Third party compliance
When a customer misunderstands the transaction (or simply regrets it later) it is important that the bank has already taken actions to minimize the bank's liability. Thus, the third party agreement should include provisions holding the vendor to a high standard of compliance. At a minimum, the agreement should provide that the third party will provide with all pertinent laws and regulations.

Since the third party is most likely to look to the SEC and NASD for regulatory guidance, it would be a good idea to also specify that the vendor will comply with any rules, policies, or guidance issued by the bank regulatory agencies. Specifically include a provision that the third party will comply with the disclosure provisions of the agencies' policy statement. It will not be enough to rely on the fact that the agencies' policy exists. The bank needs to ensure that it has the ability to hold the third party vendor to its terms.

Indemnify the bank
It's always worth a try. The agencies recommend that your third party contracts include a provision that the vendor will indemnify the bank for potential liability resulting from any action of the vendor or its agents. These clauses won't always get the bank off the hook, but they do significantly strengthen the bank's ability to negotiate. It can be most useful as a tool for motivating the vendor to comply with the agencies' policy statement.

Written employment contracts
The bank should maintain some power to determine the personnel working in its facility. The bank should also maintain the ability to ensure that the vendor's employees are qualified. The third party agreement should therefore give the bank the ability to set standards and qualifications for employees of the vendor who will be working in the bank's facility.
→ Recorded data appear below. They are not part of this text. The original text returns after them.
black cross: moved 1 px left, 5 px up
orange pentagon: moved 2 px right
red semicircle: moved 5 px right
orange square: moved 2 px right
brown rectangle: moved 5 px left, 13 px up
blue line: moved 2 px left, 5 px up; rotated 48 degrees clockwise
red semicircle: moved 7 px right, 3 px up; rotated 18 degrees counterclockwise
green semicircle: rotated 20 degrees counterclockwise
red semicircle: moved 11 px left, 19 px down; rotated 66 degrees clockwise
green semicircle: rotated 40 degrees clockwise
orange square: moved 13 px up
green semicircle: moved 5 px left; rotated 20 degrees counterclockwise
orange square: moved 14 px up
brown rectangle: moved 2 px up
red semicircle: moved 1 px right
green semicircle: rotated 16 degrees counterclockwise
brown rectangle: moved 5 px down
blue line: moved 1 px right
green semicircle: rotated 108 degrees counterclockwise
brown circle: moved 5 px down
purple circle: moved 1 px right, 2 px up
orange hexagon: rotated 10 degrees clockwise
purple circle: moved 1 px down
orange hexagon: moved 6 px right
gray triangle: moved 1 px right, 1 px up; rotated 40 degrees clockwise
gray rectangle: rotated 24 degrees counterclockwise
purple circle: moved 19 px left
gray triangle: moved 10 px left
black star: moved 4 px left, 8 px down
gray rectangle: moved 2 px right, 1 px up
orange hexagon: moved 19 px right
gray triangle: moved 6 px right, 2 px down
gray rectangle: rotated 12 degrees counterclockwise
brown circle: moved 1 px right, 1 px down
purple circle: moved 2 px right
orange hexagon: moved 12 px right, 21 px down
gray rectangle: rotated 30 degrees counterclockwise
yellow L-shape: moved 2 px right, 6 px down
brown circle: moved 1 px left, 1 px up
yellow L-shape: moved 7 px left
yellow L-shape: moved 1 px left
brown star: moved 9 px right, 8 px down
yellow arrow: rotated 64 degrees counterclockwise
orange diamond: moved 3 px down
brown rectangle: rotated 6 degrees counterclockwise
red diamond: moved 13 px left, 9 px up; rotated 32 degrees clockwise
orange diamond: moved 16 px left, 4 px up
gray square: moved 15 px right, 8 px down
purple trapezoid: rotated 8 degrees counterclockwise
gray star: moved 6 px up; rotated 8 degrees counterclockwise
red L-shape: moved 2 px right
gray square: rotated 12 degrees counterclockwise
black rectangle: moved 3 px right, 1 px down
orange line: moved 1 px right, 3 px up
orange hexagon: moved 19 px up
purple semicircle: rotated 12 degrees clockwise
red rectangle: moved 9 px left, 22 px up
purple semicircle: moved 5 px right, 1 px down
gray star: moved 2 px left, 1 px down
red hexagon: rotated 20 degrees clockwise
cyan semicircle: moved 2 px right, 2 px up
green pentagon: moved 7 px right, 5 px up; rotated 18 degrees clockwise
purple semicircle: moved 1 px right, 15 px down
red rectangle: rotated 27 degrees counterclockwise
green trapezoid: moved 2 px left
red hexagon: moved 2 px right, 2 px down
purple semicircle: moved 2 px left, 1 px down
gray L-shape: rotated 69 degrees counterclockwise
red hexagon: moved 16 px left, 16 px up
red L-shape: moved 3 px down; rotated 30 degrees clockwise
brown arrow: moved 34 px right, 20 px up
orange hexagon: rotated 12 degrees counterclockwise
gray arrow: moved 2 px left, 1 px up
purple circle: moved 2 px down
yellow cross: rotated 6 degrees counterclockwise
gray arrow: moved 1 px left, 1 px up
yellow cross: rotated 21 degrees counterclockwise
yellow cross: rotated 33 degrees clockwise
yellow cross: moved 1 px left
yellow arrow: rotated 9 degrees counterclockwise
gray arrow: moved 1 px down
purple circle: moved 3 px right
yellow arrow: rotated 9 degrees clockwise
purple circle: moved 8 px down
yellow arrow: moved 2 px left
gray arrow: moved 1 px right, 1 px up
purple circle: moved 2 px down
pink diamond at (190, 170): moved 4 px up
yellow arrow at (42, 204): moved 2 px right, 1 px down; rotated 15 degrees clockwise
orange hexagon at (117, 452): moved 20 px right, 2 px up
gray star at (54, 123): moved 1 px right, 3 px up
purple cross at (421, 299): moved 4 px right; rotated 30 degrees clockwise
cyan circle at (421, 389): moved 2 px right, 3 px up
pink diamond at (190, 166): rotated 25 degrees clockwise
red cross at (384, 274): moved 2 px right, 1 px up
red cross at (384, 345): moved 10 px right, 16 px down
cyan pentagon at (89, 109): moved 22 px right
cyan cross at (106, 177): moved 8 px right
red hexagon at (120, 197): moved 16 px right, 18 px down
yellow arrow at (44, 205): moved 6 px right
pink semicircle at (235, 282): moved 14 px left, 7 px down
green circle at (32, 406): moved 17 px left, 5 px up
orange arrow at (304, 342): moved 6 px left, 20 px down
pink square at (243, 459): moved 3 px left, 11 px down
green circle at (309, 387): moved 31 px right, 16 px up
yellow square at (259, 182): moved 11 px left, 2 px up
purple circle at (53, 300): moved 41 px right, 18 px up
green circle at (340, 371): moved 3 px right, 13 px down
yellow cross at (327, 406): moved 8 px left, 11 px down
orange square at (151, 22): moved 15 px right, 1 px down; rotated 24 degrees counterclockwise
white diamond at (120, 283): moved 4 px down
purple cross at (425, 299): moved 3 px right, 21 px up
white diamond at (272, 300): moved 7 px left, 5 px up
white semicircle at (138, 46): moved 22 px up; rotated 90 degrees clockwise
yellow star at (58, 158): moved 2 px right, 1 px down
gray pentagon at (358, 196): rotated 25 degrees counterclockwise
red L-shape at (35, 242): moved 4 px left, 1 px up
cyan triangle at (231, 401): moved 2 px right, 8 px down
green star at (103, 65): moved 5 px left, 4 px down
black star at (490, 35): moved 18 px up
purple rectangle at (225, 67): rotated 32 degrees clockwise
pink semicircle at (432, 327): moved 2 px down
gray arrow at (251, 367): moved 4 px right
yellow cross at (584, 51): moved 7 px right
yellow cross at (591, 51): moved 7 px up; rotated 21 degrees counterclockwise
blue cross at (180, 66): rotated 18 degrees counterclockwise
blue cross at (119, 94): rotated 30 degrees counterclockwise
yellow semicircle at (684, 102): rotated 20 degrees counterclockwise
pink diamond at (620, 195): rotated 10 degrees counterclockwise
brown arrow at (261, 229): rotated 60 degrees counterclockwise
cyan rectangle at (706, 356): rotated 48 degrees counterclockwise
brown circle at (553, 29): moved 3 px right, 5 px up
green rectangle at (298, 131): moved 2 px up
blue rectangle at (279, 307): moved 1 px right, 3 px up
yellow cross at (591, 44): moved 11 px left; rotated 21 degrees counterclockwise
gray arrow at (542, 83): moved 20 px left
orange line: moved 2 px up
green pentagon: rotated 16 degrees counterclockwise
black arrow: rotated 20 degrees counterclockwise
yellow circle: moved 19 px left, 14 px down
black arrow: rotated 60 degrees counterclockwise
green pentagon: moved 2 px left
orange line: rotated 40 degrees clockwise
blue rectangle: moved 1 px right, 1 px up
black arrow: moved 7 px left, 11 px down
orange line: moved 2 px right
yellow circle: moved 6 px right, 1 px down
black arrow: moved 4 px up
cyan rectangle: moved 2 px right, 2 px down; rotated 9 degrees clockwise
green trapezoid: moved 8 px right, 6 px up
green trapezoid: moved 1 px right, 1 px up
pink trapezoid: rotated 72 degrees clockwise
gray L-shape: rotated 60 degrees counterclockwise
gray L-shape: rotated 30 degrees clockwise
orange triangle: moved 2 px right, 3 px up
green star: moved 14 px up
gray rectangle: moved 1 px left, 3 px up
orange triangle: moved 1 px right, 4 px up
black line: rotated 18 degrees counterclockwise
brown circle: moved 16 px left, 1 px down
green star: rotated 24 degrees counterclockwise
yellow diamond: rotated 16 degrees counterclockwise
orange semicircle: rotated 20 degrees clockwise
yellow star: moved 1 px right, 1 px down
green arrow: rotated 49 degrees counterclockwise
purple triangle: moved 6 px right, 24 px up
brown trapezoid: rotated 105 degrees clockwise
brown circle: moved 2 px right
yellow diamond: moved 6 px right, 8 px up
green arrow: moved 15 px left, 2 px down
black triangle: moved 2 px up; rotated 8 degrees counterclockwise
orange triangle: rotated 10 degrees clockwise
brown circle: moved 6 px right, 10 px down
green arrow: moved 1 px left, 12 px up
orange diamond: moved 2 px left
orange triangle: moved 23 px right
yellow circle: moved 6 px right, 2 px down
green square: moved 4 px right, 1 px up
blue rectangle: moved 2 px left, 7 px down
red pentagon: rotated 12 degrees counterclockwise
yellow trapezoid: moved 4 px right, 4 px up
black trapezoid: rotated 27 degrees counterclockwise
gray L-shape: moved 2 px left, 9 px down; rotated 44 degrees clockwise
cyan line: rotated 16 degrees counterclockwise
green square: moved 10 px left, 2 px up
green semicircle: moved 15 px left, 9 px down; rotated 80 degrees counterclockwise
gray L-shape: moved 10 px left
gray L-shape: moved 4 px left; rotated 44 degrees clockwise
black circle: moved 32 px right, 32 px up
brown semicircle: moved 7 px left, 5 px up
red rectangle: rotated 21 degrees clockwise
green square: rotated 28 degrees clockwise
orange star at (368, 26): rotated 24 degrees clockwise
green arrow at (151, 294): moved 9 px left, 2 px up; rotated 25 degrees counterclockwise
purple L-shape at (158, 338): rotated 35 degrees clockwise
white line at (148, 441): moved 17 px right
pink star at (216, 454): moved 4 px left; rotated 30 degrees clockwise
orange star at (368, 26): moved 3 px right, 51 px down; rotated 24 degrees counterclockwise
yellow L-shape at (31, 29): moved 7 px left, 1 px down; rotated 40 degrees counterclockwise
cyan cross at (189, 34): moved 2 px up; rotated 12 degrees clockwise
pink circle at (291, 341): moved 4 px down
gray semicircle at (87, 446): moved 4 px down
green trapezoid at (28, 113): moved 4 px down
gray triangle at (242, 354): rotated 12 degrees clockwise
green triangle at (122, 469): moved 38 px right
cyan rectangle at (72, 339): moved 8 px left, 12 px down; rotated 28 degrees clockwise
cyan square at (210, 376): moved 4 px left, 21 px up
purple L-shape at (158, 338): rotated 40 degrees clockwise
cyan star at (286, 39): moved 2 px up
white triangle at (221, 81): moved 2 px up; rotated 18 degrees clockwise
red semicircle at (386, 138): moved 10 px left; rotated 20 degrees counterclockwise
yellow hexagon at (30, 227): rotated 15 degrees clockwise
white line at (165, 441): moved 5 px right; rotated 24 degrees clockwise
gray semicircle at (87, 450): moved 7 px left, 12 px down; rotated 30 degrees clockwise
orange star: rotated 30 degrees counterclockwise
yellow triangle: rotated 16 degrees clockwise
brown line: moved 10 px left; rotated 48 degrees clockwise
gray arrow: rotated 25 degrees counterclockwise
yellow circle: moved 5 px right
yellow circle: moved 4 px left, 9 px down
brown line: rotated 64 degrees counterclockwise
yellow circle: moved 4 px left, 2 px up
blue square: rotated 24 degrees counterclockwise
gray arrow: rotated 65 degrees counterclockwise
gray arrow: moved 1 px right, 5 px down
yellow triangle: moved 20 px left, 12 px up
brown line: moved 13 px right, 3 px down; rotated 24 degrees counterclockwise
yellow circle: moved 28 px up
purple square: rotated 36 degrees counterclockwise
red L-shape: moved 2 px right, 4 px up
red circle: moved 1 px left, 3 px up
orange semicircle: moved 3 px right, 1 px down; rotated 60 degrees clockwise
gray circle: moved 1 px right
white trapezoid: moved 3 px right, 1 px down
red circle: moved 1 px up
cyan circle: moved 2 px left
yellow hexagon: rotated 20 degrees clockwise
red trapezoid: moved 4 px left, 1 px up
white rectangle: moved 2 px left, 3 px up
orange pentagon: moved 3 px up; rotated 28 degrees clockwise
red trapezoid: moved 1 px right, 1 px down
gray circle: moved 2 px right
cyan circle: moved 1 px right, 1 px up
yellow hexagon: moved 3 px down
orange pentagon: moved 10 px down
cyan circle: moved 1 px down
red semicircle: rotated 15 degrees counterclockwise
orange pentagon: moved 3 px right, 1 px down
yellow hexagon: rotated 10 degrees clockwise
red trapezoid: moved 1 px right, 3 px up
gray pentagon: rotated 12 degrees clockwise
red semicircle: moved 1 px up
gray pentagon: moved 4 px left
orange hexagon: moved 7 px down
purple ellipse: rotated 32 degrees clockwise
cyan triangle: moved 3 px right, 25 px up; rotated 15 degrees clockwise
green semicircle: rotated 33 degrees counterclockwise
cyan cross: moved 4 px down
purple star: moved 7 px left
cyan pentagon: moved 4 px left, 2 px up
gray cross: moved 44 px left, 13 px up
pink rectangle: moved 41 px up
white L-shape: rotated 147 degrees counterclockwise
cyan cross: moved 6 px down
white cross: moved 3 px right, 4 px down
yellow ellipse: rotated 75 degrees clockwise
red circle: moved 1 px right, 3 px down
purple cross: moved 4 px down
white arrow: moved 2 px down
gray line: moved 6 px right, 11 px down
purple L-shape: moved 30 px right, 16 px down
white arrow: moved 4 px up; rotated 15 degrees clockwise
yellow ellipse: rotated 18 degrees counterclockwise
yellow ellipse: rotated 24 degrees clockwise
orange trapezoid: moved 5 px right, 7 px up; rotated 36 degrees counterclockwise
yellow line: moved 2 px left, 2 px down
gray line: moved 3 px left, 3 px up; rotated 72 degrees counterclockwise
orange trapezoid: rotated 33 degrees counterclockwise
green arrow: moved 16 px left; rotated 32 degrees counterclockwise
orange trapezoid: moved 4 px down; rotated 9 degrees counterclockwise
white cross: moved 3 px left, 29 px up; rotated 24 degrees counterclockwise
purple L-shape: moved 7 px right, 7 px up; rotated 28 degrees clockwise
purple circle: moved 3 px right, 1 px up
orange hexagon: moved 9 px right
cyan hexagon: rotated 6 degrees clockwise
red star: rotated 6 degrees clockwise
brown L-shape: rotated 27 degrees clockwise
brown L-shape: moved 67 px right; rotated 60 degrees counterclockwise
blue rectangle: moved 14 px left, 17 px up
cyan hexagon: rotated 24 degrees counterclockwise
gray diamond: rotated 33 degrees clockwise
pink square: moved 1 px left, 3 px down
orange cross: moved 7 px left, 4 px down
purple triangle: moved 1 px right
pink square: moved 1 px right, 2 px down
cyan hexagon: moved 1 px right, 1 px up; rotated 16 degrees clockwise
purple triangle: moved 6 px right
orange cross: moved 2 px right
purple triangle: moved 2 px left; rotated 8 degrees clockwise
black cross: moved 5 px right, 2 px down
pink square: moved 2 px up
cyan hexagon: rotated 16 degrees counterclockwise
If the employee is to be a joint employee of the bank and the vendor, the bank should retain the ability to maintain an employment contract that meets the bank's policy standards.

ACTION STEPS

  • If you are currently selling non-deposit investment products through a third party, review your third party agreement and be sure it provides for the required elements. Look particularly for the ability of the bank to review the third party's records.
  • If you are developing a third party agreement, make a list of all the elements the agreement should include. Meet with the bank staff that is developing the third party agreement, provide them with the list, and explain the terms they must include in the contract. Better yet, offer to help work on it.
  • Review your bank's procedures for employment contracts. Any agreement with third party vendors should be consistent with bank hiring practices. Also, make sure the agreement gives the bank the authority to "fire" a broker/dealer employee from the bank sales team.
  • Make sure the agreement provides for indemnification of the bank for third party actions.
  • If the bank hasn't realized it by now, the agreement should be reviewed by, if not drafted by, the bank's counsel.